Selecting a CD, I wait until flight

to push the volume on Communique.




         A Pushcart Prize nominee, R.T. Castleberry is an internationally published poet and critic. He was a co-founder of the Flying Dutchman Writers Troupe, co-editor/publisher of the poetry magazine Curbside Review, an assistant editor for Lily Poetry Review and Ardent. His work has appeared in Vita Brevis, Blue Collar Review, Misfit, Trajectory, Pacific Review, White Wall Review, Silk Road and K’in. Internationally, he’s had poetry published in Canada, Great Britain, Wales, Ireland, Scotland, New Zealand, Portugal. the Philippines and Antarctica.
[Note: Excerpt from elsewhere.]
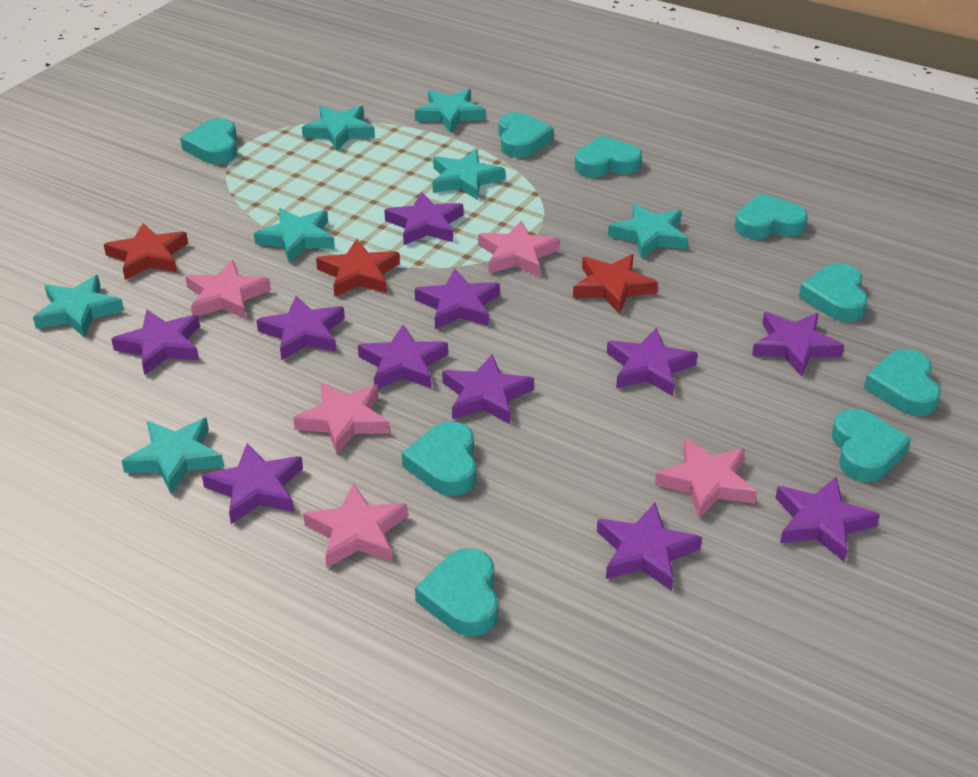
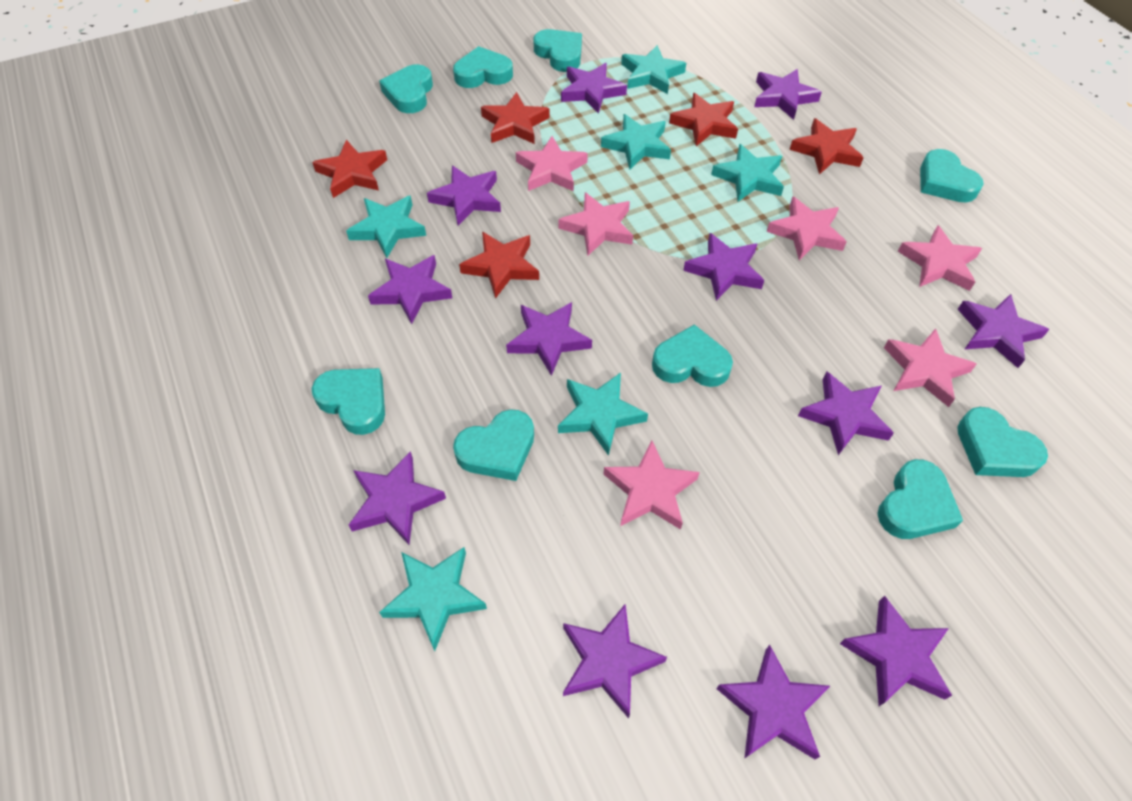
pink star: [185,260,271,319] [293,382,390,454] [303,483,407,568] [478,221,559,277] [655,438,757,519] = 5 -> [516,136,588,191] [558,192,633,256] [604,440,700,530] [767,196,846,260] [884,328,977,407] [898,225,982,291] = 6
purple star: [111,310,200,375] [202,443,303,524] [256,296,345,360] [358,325,448,389] [384,192,463,245] [415,269,500,329] [442,355,534,424] [597,503,702,591] [607,328,698,396] [752,312,844,376] [775,477,880,562] = 11 -> [349,451,446,545] [368,255,452,324] [427,166,501,226] [506,302,592,376] [561,63,627,114] [563,604,667,719] [683,233,764,301] [716,645,830,759] [754,69,822,120] [798,371,894,455] [840,596,952,706] [958,294,1049,368] = 12
red star: [104,223,188,280] [316,239,400,297] [573,254,658,314] = 3 -> [312,140,387,198] [459,232,539,299] [481,92,550,144] [669,93,738,146] [789,118,864,174] = 5
turquoise star: [33,275,124,338] [122,418,224,494] [254,208,335,263] [302,106,375,151] [415,89,486,133] [432,150,505,200] [608,203,688,259] = 7 -> [346,195,426,258] [379,547,487,651] [558,373,648,456] [601,114,671,170] [621,45,686,94] [711,144,784,202] = 6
He lives and writes in Houston, Texas.

Mr. Castleberry’s work has been featured in the anthologies, Travois-An Anthology of Texas Poetry, TimeSlice, The Weight of Addition, Blue Milk’s anthology, Dawn, Soul X Southwest, Anthem: A Tribute to Leonard Cohen, LEVEL LAND: Poems for and about the I35 Corridor, Kind Of A Hurricane: Without Words, You Can Hear the Ocean: An Anthology of Classic and Current Poetry, Chaos A Poetry Vortex and What I Hear When Not Listening: Best of The Poetry Shack & Fiction, Vol. I.

Mr. Castleberry received a Pushcart Prize nomination in 2014.